Legal practice includes both routine and non-routine cognitive work, and the former is poised for increased automation. A 2016 paper by Dana Remus of UNC Law and Frank S. Levy of M.I.T. estimated that full implementation of existing automation technology would reduce lawyer hours by 13%.
Job reduction in routinized sectors of the law is, however, projected to be offset by increased demand for highly skilled, non-routine legal work requiring creativity, wisdom, and emotional intelligence, such as counseling clients, negotiating deals, and devising arguments.
Humanistic traits like imagination and empathy have been held up by thinkers like M.I.T.’s Erik Brynjolfsson and Andrew McAfee, authors of The Second Machine Age, as skills that won’t easily be replicated by machines. Jobs that require them – like counseling and caregiving – are thus said to be refuges for human capital.
More pessimistic observers, however, note that even jobs as EQ-intensive as physical therapy have been performed by an Xbox Kinect motion sensor and a monitor. Combine that technology with facial recognition software already said to detect pain in children, and it is possible to imagine that client-service professions will not be completely safe from automation.
There may yet be a domain, however, with no substitute for human work: value judgments.
Imagine the classic ethical thought experiment of the trolley problem. In this scenario, you are at the switch of a runaway trolley. If you do nothing, the trolley will hit one set of innocents, such as a group of schoolchildren. If you choose to act, your only option would be to flip the switch and divert the trolley into other victims, such as a group of senior citizens. Reasonable people disagree about the moral course of action or inaction here. Only the internal scales of our ethical preferences can answer such unsettling problems.
Autonomous vehicles like self-driving cars that are involved in accidents will face real-life versions of the trolley problem. Where decision parameters for identifying the optimal mid-accident route are programmed, they will necessarily entail ethical choices: is pedestrian safety weighted more highly than driver safety? Is the sheer number of pedestrians the criterion for choosing a collision course, or will factors like age, to the extent discernible, matter?

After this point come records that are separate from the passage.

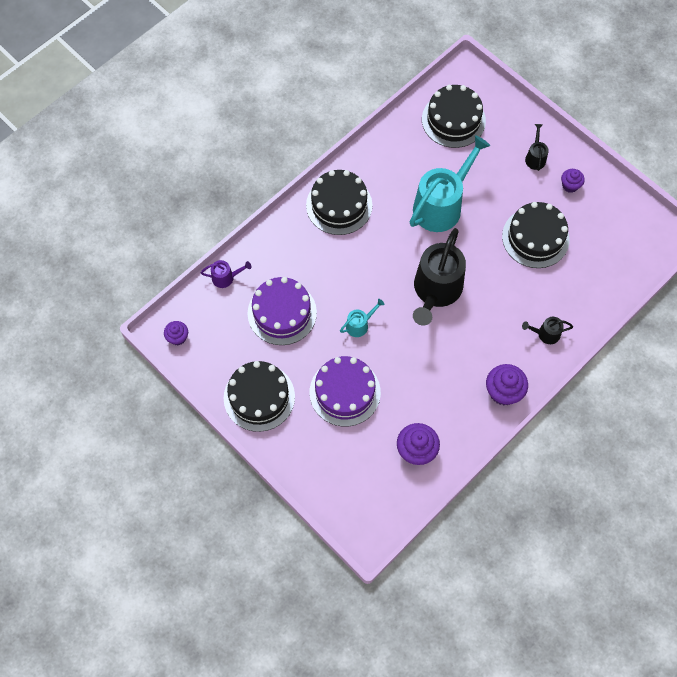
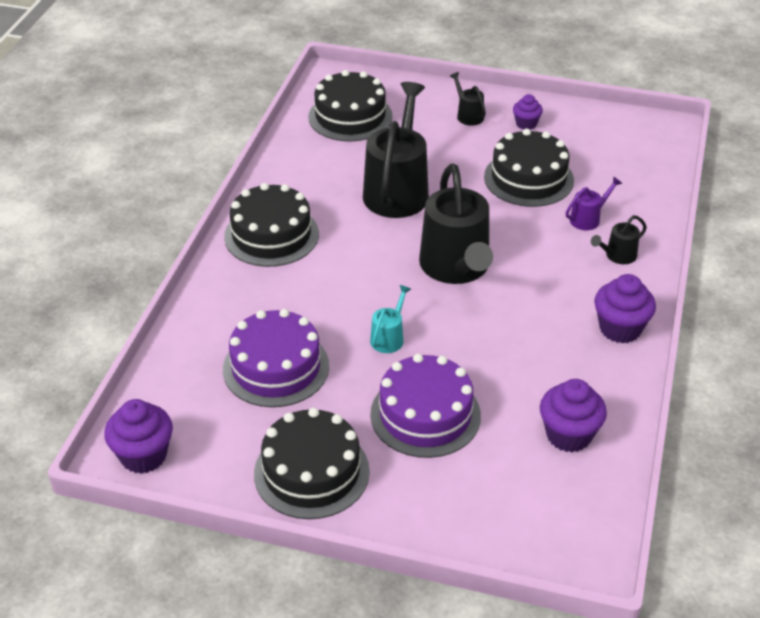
camera: 30 degrees left, 25 degrees down
(178, 337) = (143, 456): purple cupcake -> purple cupcake, size x1.67
(226, 278) = (170, 362): purple watering can -> purple watering can (588, 219)
(441, 205) = (397, 190): turquoise watering can -> black watering can

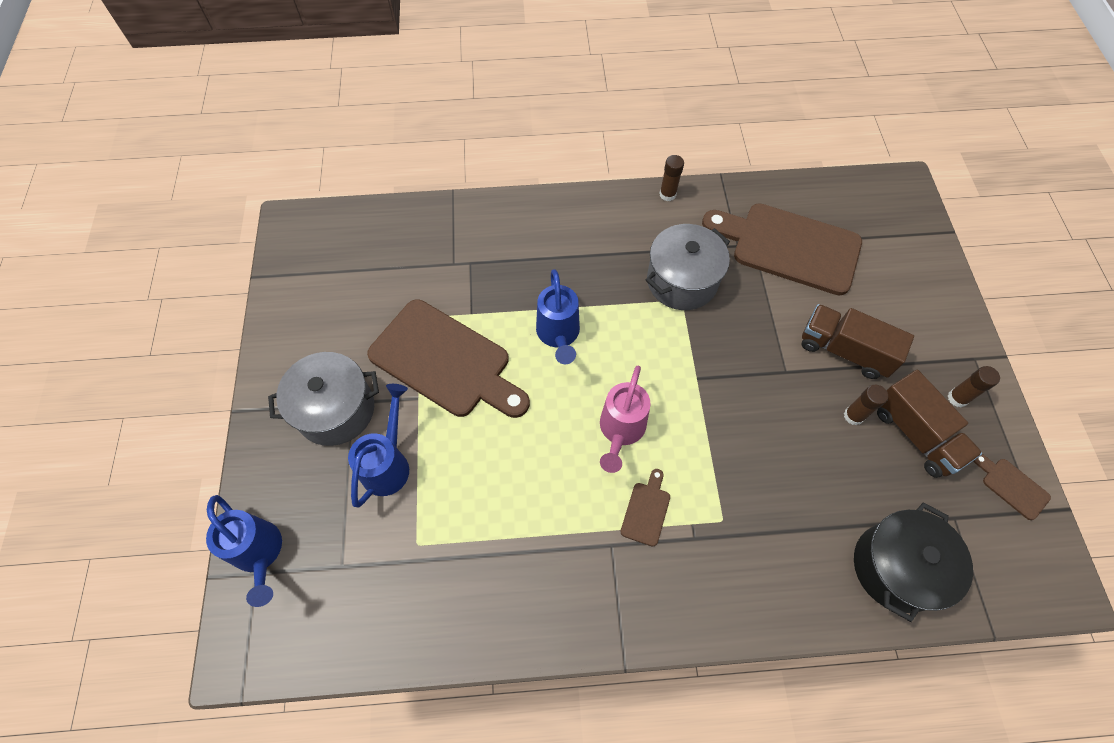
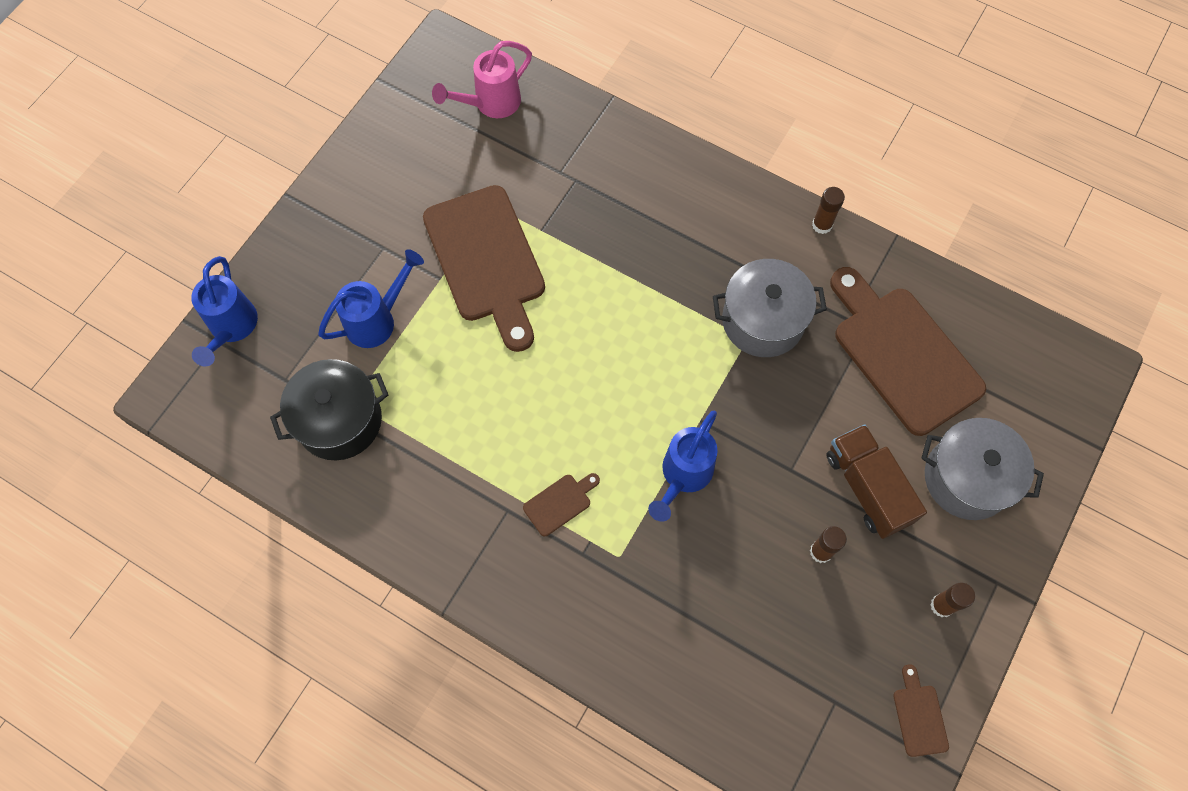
camera: 35 degrees right, 5 degrees up
(336, 410) = (366, 246): grey pot -> grey pot (967, 478)
(558, 336) = (603, 300): blue watering can -> blue watering can (683, 476)
(620, 431) = (591, 422): pink watering can -> pink watering can (490, 104)
(896, 567) = (740, 701): black pot -> black pot (339, 420)
(915, 434) = (867, 608): brown truck -> none

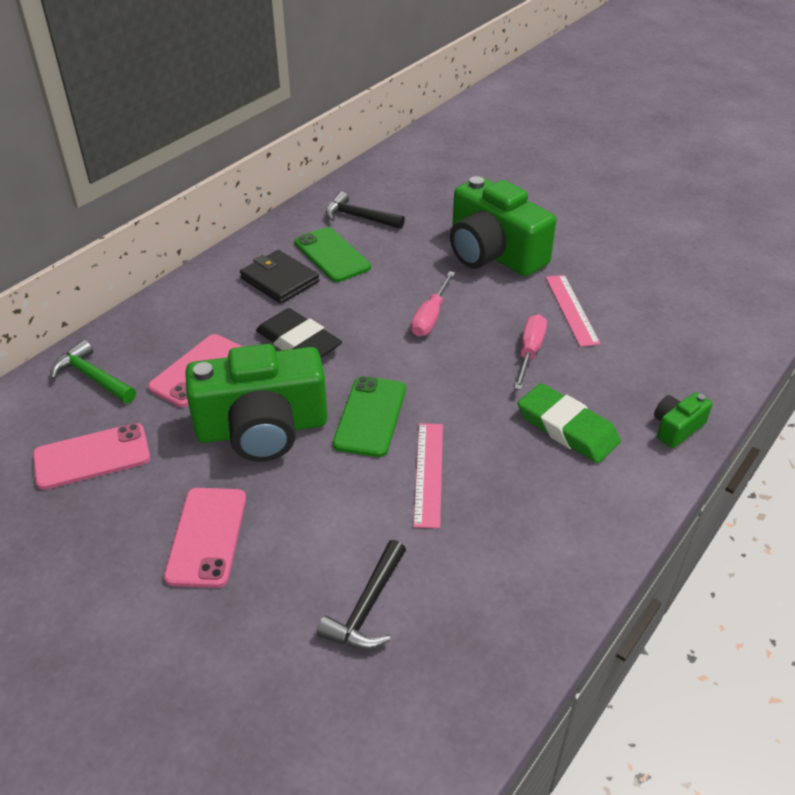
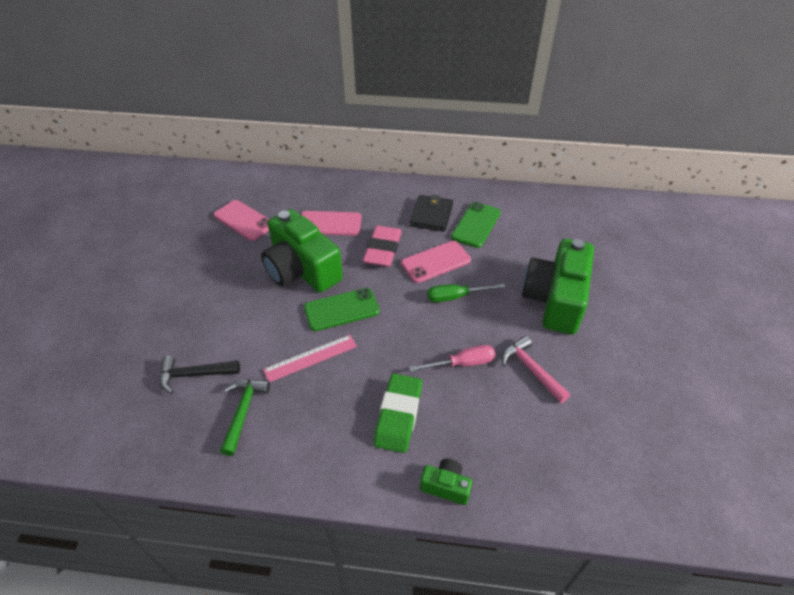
camera: 60 degrees right, 5 degrees up
(92, 377) = (298, 191): green hammer -> green hammer (243, 411)
(207, 537) = (213, 287): pink phone -> pink phone (435, 262)
(298, 342) = (382, 249): black eraser -> pink eraser
(359, 217) = (527, 218): black hammer -> none
(431, 317) = (456, 297): pink screwdriver -> green screwdriver
(571, 309) = (531, 369): pink ruler -> pink hammer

Will programs opt for or against “playing god” – will a car stay on a higher-casualty collision course that involves fewer adjustments to its current path?
A recent panel at venture capital firm Andreessen Horowitz’s a16z Tech Policy Summit projected that making these moral judgments before decision parameters can even be programmed will create a new industry of “ethics as a service.” Consultants could advise engineers on how heavily to weight criteria such as predicted number of casualties in their self-driving software. While the field could create openings for moral philosophers, as bioethics did, the general analytical ability and specific fluency in concepts of duty, negligence, and reasonableness should create roles for lawyers as well.
Where local, state, and federal governments address the life or death consequences that will inevitably flow from programming self-driving vehicles, the core trolley problem dilemma will remain disconcerting. As authorities craft vague regulations to sidestep uneasy tradeoffs, lawyers will need to fill gaps and advise programmers on how to comply.
Defining parameters is a field where lawyers have a comparative advantage. Applying that skillset to value judgments may create billable hours well into the automated future.